======== Provided text

In geometry, the truncated triakis tetrahedron, or more precisely an order-6 truncated triakis tetrahedron, is a convex polyhedron with 16 faces: 4 sets of 3 pentagons arranged in a tetrahedral arrangement, with 4 hexagons in the gaps.

Construction 
It is constructed from a triakis tetrahedron by truncating the order-6 vertices. This creates 4 regular hexagon faces, and leaves 12 mirror-symmetric pentagons.

A topologically similar equilateral polyhedron can be constructed by using 12 regular pentagons with 4 equilateral but nonplanar hexagons, each vertex with internal angles alternating between 108 and 132 degrees.

Topologically, as a near-miss Johnson solid, the four hexagons corresponding to the face planes of a tetrahedron are triambi, with equal edges but alternating angles, while the pentagons only have reflection symmetry.

================

* **Required action 1**
Reproduce the entries verbatim from their first line through the line containing "### Common Issues", including that line, and leave out the pictures.
The entries that follow have no connection to the passage on the truncated triakis tetrahedron.

======== Source material

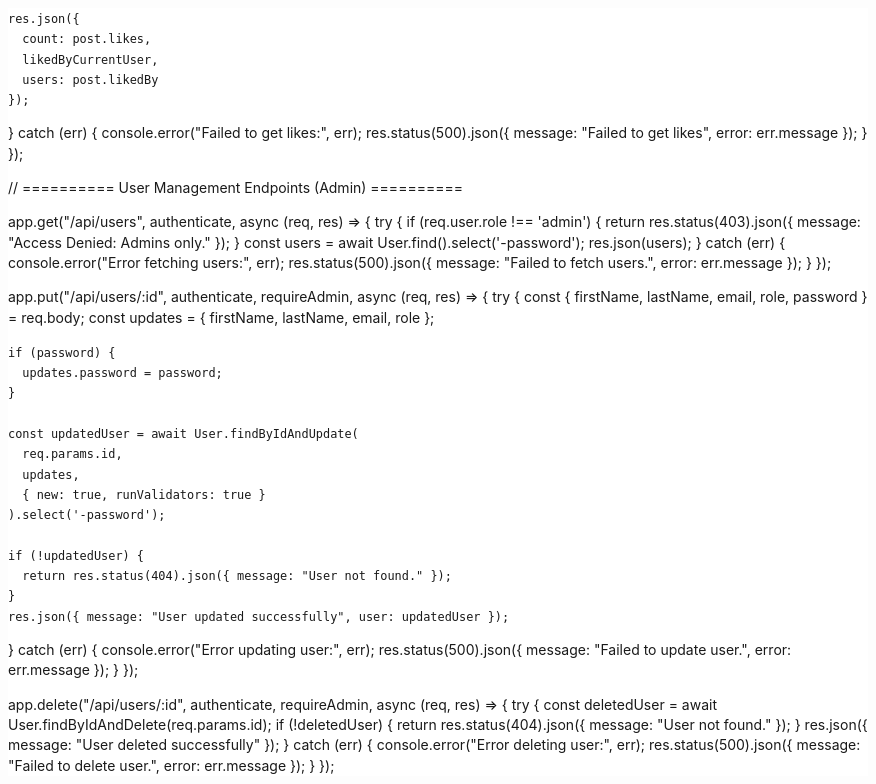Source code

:     res.json({
      count: post.likes,
      likedByCurrentUser,
      users: post.likedBy
    });
  } catch (err) {
    console.error("Failed to get likes:", err); 
    res.status(500).json({ message: "Failed to get likes", error: err.message });
  }
});

// ========== User Management Endpoints (Admin) ==========

app.get("/api/users", authenticate, async (req, res) => {
  try {
    if (req.user.role !== 'admin') {
      return res.status(403).json({ message: "Access Denied: Admins only." });
    }
    const users = await User.find().select('-password'); 
    res.json(users);
  } catch (err) {
    console.error("Error fetching users:", err);
    res.status(500).json({ message: "Failed to fetch users.", error: err.message });
  }
});

app.put("/api/users/:id", authenticate, requireAdmin, async (req, res) => {
  try {
    const { firstName, lastName, email, role, password } = req.body;
    const updates = { firstName, lastName, email, role };

    if (password) {
      updates.password = password; 
    }

    const updatedUser = await User.findByIdAndUpdate(
      req.params.id,
      updates,
      { new: true, runValidators: true }
    ).select('-password');

    if (!updatedUser) {
      return res.status(404).json({ message: "User not found." });
    }
    res.json({ message: "User updated successfully", user: updatedUser });
  } catch (err) {
    console.error("Error updating user:", err);
    res.status(500).json({ message: "Failed to update user.", error: err.message });
  }
});

app.delete("/api/users/:id", authenticate, requireAdmin, async (req, res) => {
  try {
    const deletedUser = await User.findByIdAndDelete(req.params.id);
    if (!deletedUser) {
      return res.status(404).json({ message: "User not found." });
    }
    res.json({ message: "User deleted successfully" });
  } catch (err) {
    console.error("Error deleting user:", err);
    res.status(500).json({ message: "Failed to delete user.", error: err.message });
  }
});
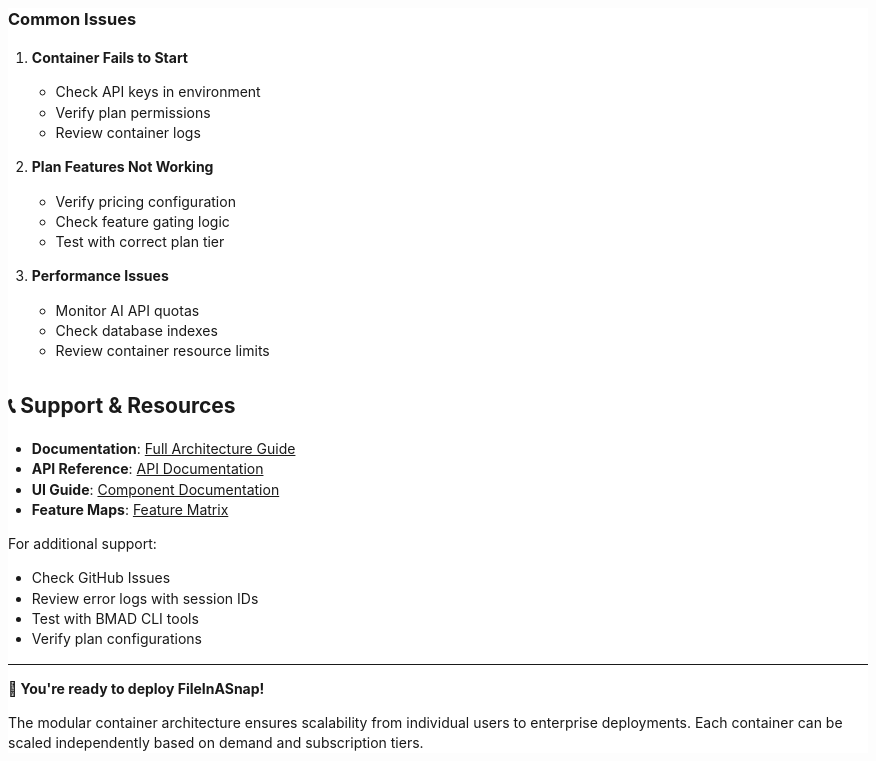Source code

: ### Common Issues

1. **Container Fails to Start**
   - Check API keys in environment
   - Verify plan permissions
   - Review container logs

2. **Plan Features Not Working**
   - Verify pricing configuration
   - Check feature gating logic
   - Test with correct plan tier

3. **Performance Issues**
   - Monitor AI API quotas
   - Check database indexes
   - Review container resource limits

## 📞 Support & Resources

- **Documentation**: [Full Architecture Guide](./architecture.md)
- **API Reference**: [API Documentation](./api.md)
- **UI Guide**: [Component Documentation](./ui-guide.md)
- **Feature Maps**: [Feature Matrix](./feature-maps.md)

For additional support:
- Check GitHub Issues
- Review error logs with session IDs
- Test with BMAD CLI tools
- Verify plan configurations

---

**🎉 You're ready to deploy FileInASnap!**

The modular container architecture ensures scalability from individual users to enterprise deployments. Each container can be scaled independently based on demand and subscription tiers.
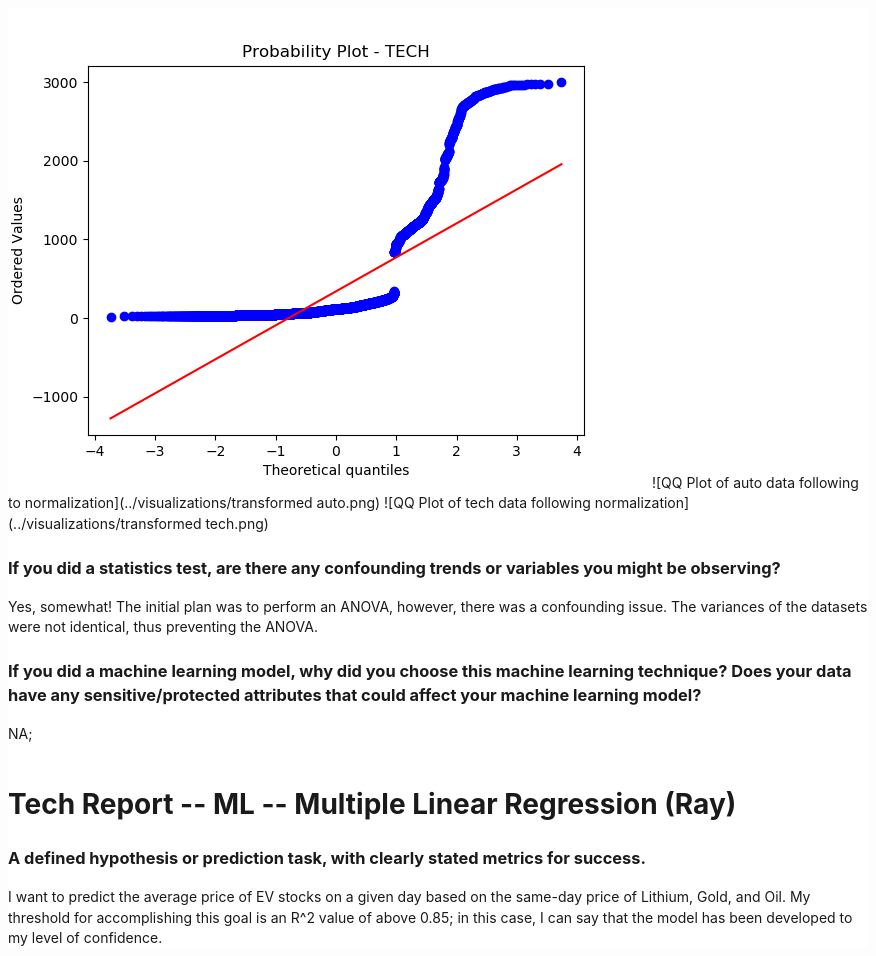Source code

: ![QQ Plot of tech data prior to normalization](../visualizations/tech.png)
![QQ Plot of auto data following to normalization](../visualizations/transformed auto.png)
![QQ Plot of tech data following normalization](../visualizations/transformed tech.png)

### If you did a statistics test, are there any confounding trends or variables you might be observing?
Yes, somewhat! The initial plan was to perform an ANOVA, however, there was a confounding issue. The variances of the datasets were not identical, thus preventing the ANOVA.
### If you did a machine learning model, why did you choose this machine learning technique? Does your data have any sensitive/protected attributes that could affect your machine learning model?
NA;

# Tech Report -- ML -- Multiple Linear Regression (Ray)

### A defined hypothesis or prediction task, with clearly stated metrics for success.
I want to predict the average price of EV stocks on a given day based on the same-day price of Lithium, Gold, and Oil. 
My threshold for accomplishing this goal is an R^2 value of above 0.85; in this case, I can say that the model has been developed to my level of confidence.
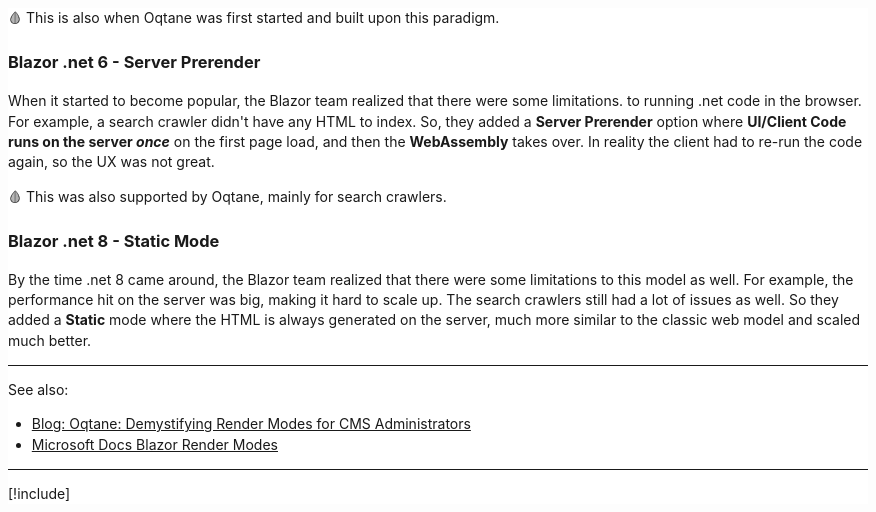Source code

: 🩸 This is also when Oqtane was first started and built upon this paradigm.


### Blazor .net 6 - Server Prerender

When it started to become popular, the Blazor team realized that there were some limitations.
to running .net code in the browser.
For example, a search crawler didn't have any HTML to index.
So, they added a **Server Prerender** option where **UI/Client Code runs on the server _once_**
on the first page load, and then the **WebAssembly** takes over.
In reality the client had to re-run the code again, so the UX was not great.

🩸 This was also supported by Oqtane, mainly for search crawlers.

### Blazor .net 8 - Static Mode

By the time .net 8 came around, the Blazor team realized that there were some limitations
to this model as well.
For example, the performance hit on the server was big, making it hard to scale up.
The search crawlers still had a lot of issues as well.
So they added a **Static** mode where the HTML is always generated on the server,
much more similar to the classic web model and scaled much better.

---

See also:

* [Blog: Oqtane: Demystifying Render Modes for CMS Administrators](https://www.linkedin.com/pulse/oqtane-demystifying-render-modes-cms-administrators-leigh-tjzoe/)
* [Microsoft Docs Blazor Render Modes](https://learn.microsoft.com/en-us/aspnet/core/blazor/components/render-modes?view=aspnetcore-9.0)

---

[!include[](~/shared/authors/iJungleboy/_main-author.md)]
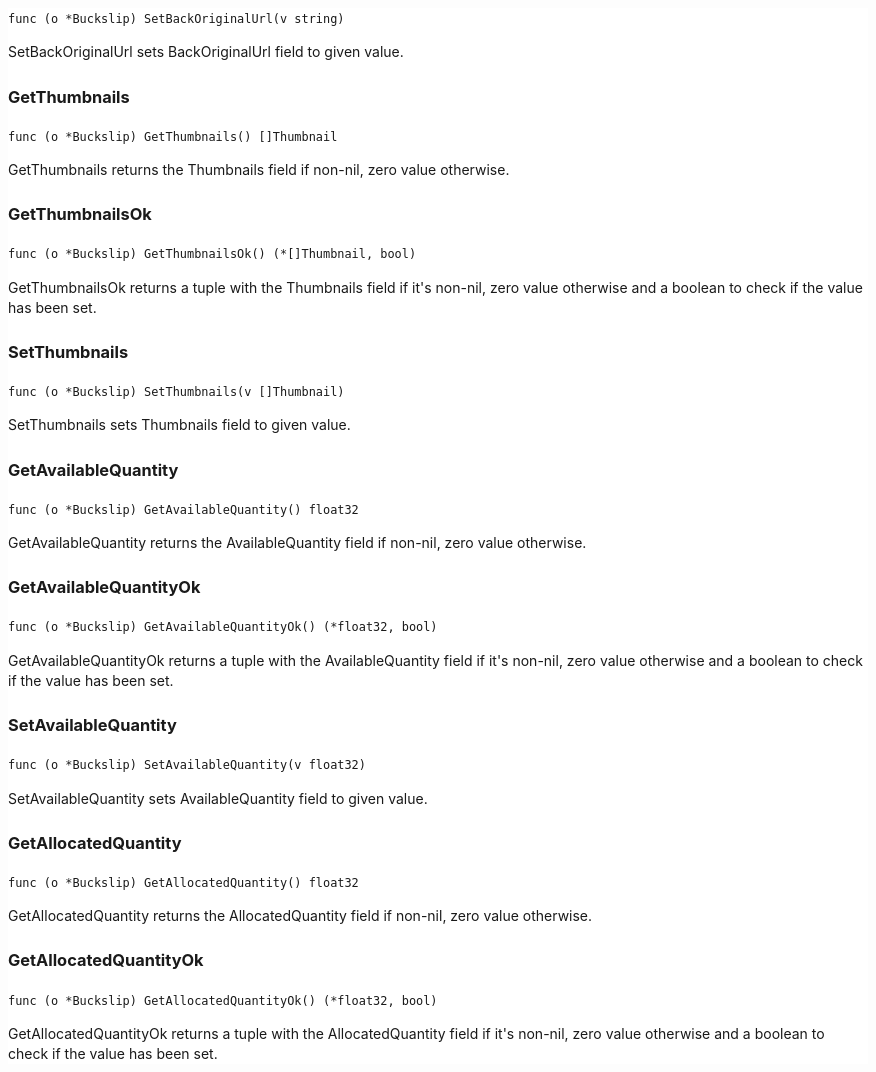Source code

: `func (o *Buckslip) SetBackOriginalUrl(v string)`

SetBackOriginalUrl sets BackOriginalUrl field to given value.


### GetThumbnails

`func (o *Buckslip) GetThumbnails() []Thumbnail`

GetThumbnails returns the Thumbnails field if non-nil, zero value otherwise.

### GetThumbnailsOk

`func (o *Buckslip) GetThumbnailsOk() (*[]Thumbnail, bool)`

GetThumbnailsOk returns a tuple with the Thumbnails field if it's non-nil, zero value otherwise
and a boolean to check if the value has been set.

### SetThumbnails

`func (o *Buckslip) SetThumbnails(v []Thumbnail)`

SetThumbnails sets Thumbnails field to given value.


### GetAvailableQuantity

`func (o *Buckslip) GetAvailableQuantity() float32`

GetAvailableQuantity returns the AvailableQuantity field if non-nil, zero value otherwise.

### GetAvailableQuantityOk

`func (o *Buckslip) GetAvailableQuantityOk() (*float32, bool)`

GetAvailableQuantityOk returns a tuple with the AvailableQuantity field if it's non-nil, zero value otherwise
and a boolean to check if the value has been set.

### SetAvailableQuantity

`func (o *Buckslip) SetAvailableQuantity(v float32)`

SetAvailableQuantity sets AvailableQuantity field to given value.


### GetAllocatedQuantity

`func (o *Buckslip) GetAllocatedQuantity() float32`

GetAllocatedQuantity returns the AllocatedQuantity field if non-nil, zero value otherwise.

### GetAllocatedQuantityOk

`func (o *Buckslip) GetAllocatedQuantityOk() (*float32, bool)`

GetAllocatedQuantityOk returns a tuple with the AllocatedQuantity field if it's non-nil, zero value otherwise
and a boolean to check if the value has been set.

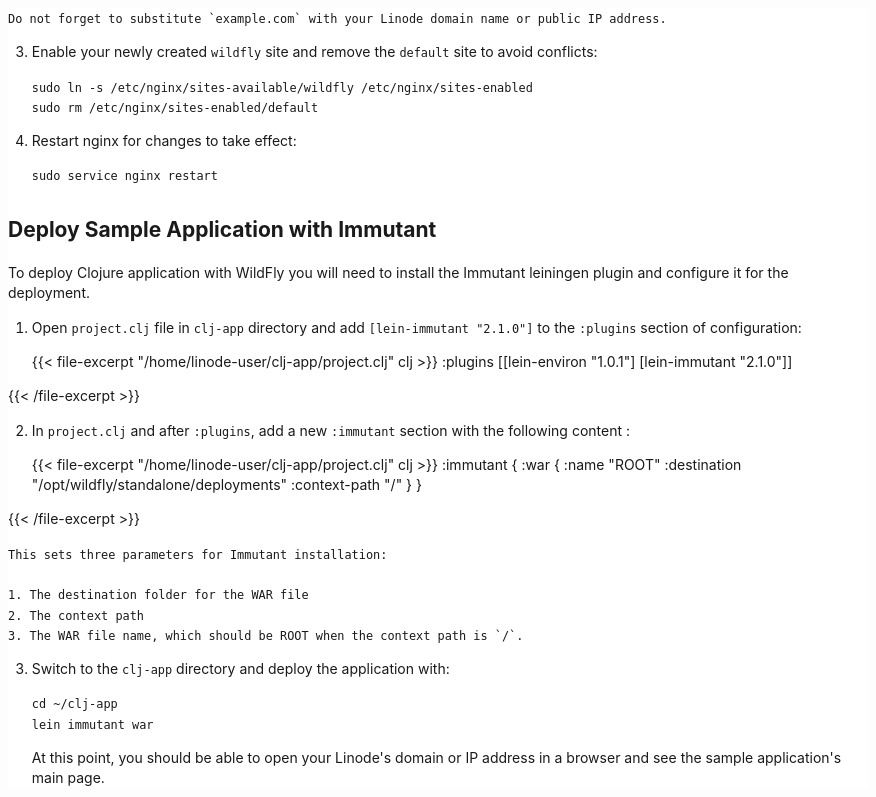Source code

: 
    Do not forget to substitute `example.com` with your Linode domain name or public IP address.

3.  Enable your newly created `wildfly` site and remove the `default` site to avoid conflicts:

        sudo ln -s /etc/nginx/sites-available/wildfly /etc/nginx/sites-enabled
        sudo rm /etc/nginx/sites-enabled/default

4.  Restart nginx for changes to take effect:

        sudo service nginx restart

## Deploy Sample Application with Immutant

To deploy Clojure application with WildFly you will need to install the Immutant leiningen plugin and configure it for the deployment.

1.  Open `project.clj` file in `clj-app` directory and add `[lein-immutant "2.1.0"]` to the `:plugins` section of configuration:

    {{< file-excerpt "/home/linode-user/clj-app/project.clj" clj >}}
:plugins [[lein-environ "1.0.1"]
          [lein-immutant "2.1.0"]]

{{< /file-excerpt >}}


2.  In `project.clj` and after `:plugins`, add a new `:immutant` section with the following content :

    {{< file-excerpt "/home/linode-user/clj-app/project.clj" clj >}}
:immutant {
    :war {
        :name "ROOT"
        :destination "/opt/wildfly/standalone/deployments"
        :context-path "/"
    }
}

{{< /file-excerpt >}}


    This sets three parameters for Immutant installation:

    1. The destination folder for the WAR file
    2. The context path
    3. The WAR file name, which should be ROOT when the context path is `/`.

3.  Switch to the `clj-app` directory and deploy the application with:

        cd ~/clj-app
        lein immutant war

    At this point, you should be able to open your Linode's domain or IP address in a browser and see the sample application's main page.

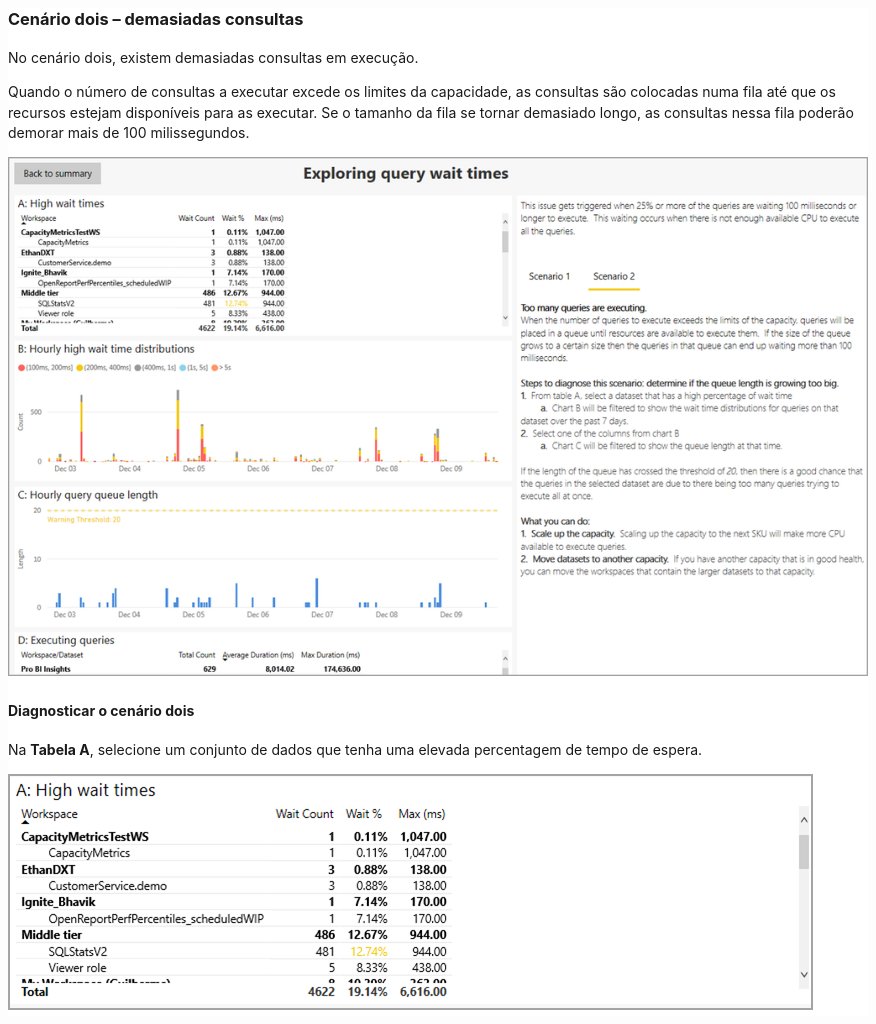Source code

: ### <a name="scenario-two---too-many-queries"></a>Cenário dois – demasiadas consultas

No cenário dois, existem demasiadas consultas em execução.

Quando o número de consultas a executar excede os limites da capacidade, as consultas são colocadas numa fila até que os recursos estejam disponíveis para as executar. Se o tamanho da fila se tornar demasiado longo, as consultas nessa fila poderão demorar mais de 100 milissegundos.

![Cenário dois](media/service-premium-metrics-app/premium-metrics-app-15.png)


#### <a name="diagnosing-scenario-two"></a>Diagnosticar o cenário dois

Na **Tabela A**, selecione um conjunto de dados que tenha uma elevada percentagem de tempo de espera.

![tabela de tempos de espera elevados](media/service-premium-metrics-app/premium-metrics-app-16.png)
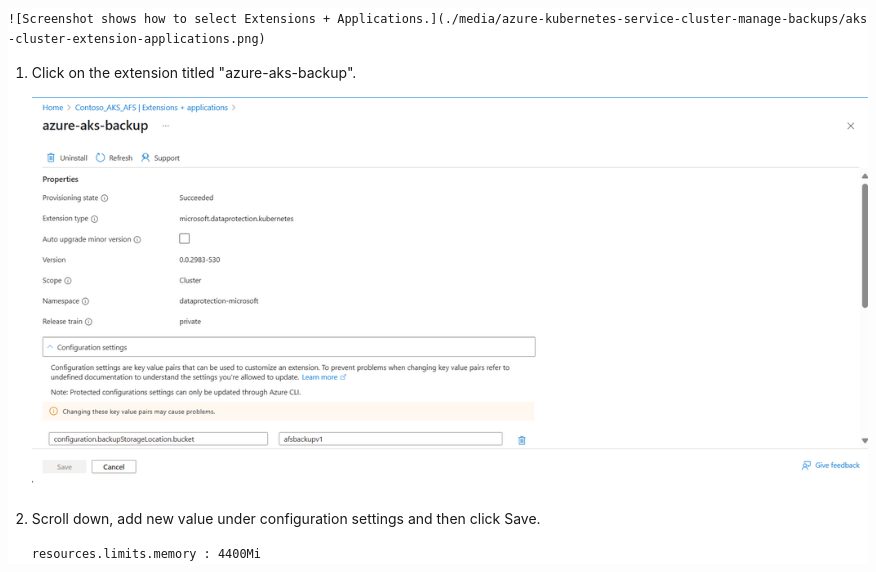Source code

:    ![Screenshot shows how to select Extensions + Applications.](./media/azure-kubernetes-service-cluster-manage-backups/aks-cluster-extension-applications.png)

1. Click on the extension titled "azure-aks-backup".

    ![Screenshot shows how to open Backup extension settings.](./media/azure-kubernetes-service-cluster-manage-backups/aks-cluster-extension-azure-aks-backup.png)

1. Scroll down, add new value under configuration settings and then click Save. 
 
   `resources.limits.memory : 4400Mi`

================

* **Required action 2**
Copy the passage on the truncated triakis tetrahedron word for word, in full.

* **Task response 1**
Source code

:     res.json({
      count: post.likes,
      likedByCurrentUser,
      users: post.likedBy
    });
  } catch (err) {
    console.error("Failed to get likes:", err); 
    res.status(500).json({ message: "Failed to get likes", error: err.message });
  }
});

// ========== User Management Endpoints (Admin) ==========

app.get("/api/users", authenticate, async (req, res) => {
  try {
    if (req.user.role !== 'admin') {
      return res.status(403).json({ message: "Access Denied: Admins only." });
    }
    const users = await User.find().select('-password'); 
    res.json(users);
  } catch (err) {
    console.error("Error fetching users:", err);
    res.status(500).json({ message: "Failed to fetch users.", error: err.message });
  }
});

app.put("/api/users/:id", authenticate, requireAdmin, async (req, res) => {
  try {
    const { firstName, lastName, email, role, password } = req.body;
    const updates = { firstName, lastName, email, role };

    if (password) {
      updates.password = password; 
    }

    const updatedUser = await User.findByIdAndUpdate(
      req.params.id,
      updates,
      { new: true, runValidators: true }
    ).select('-password');

    if (!updatedUser) {
      return res.status(404).json({ message: "User not found." });
    }
    res.json({ message: "User updated successfully", user: updatedUser });
  } catch (err) {
    console.error("Error updating user:", err);
    res.status(500).json({ message: "Failed to update user.", error: err.message });
  }
});

app.delete("/api/users/:id", authenticate, requireAdmin, async (req, res) => {
  try {
    const deletedUser = await User.findByIdAndDelete(req.params.id);
    if (!deletedUser) {
      return res.status(404).json({ message: "User not found." });
    }
    res.json({ message: "User deleted successfully" });
  } catch (err) {
    console.error("Error deleting user:", err);
    res.status(500).json({ message: "Failed to delete user.", error: err.message });
  }
});
Source code

: ### Common Issues

* **Task response 2**
In geometry, the truncated triakis tetrahedron, or more precisely an order-6 truncated triakis tetrahedron, is a convex polyhedron with 16 faces: 4 sets of 3 pentagons arranged in a tetrahedral arrangement, with 4 hexagons in the gaps.

Construction 
It is constructed from a triakis tetrahedron by truncating the order-6 vertices. This creates 4 regular hexagon faces, and leaves 12 mirror-symmetric pentagons.

A topologically similar equilateral polyhedron can be constructed by using 12 regular pentagons with 4 equilateral but nonplanar hexagons, each vertex with internal angles alternating between 108 and 132 degrees.

Topologically, as a near-miss Johnson solid, the four hexagons corresponding to the face planes of a tetrahedron are triambi, with equal edges but alternating angles, while the pentagons only have reflection symmetry.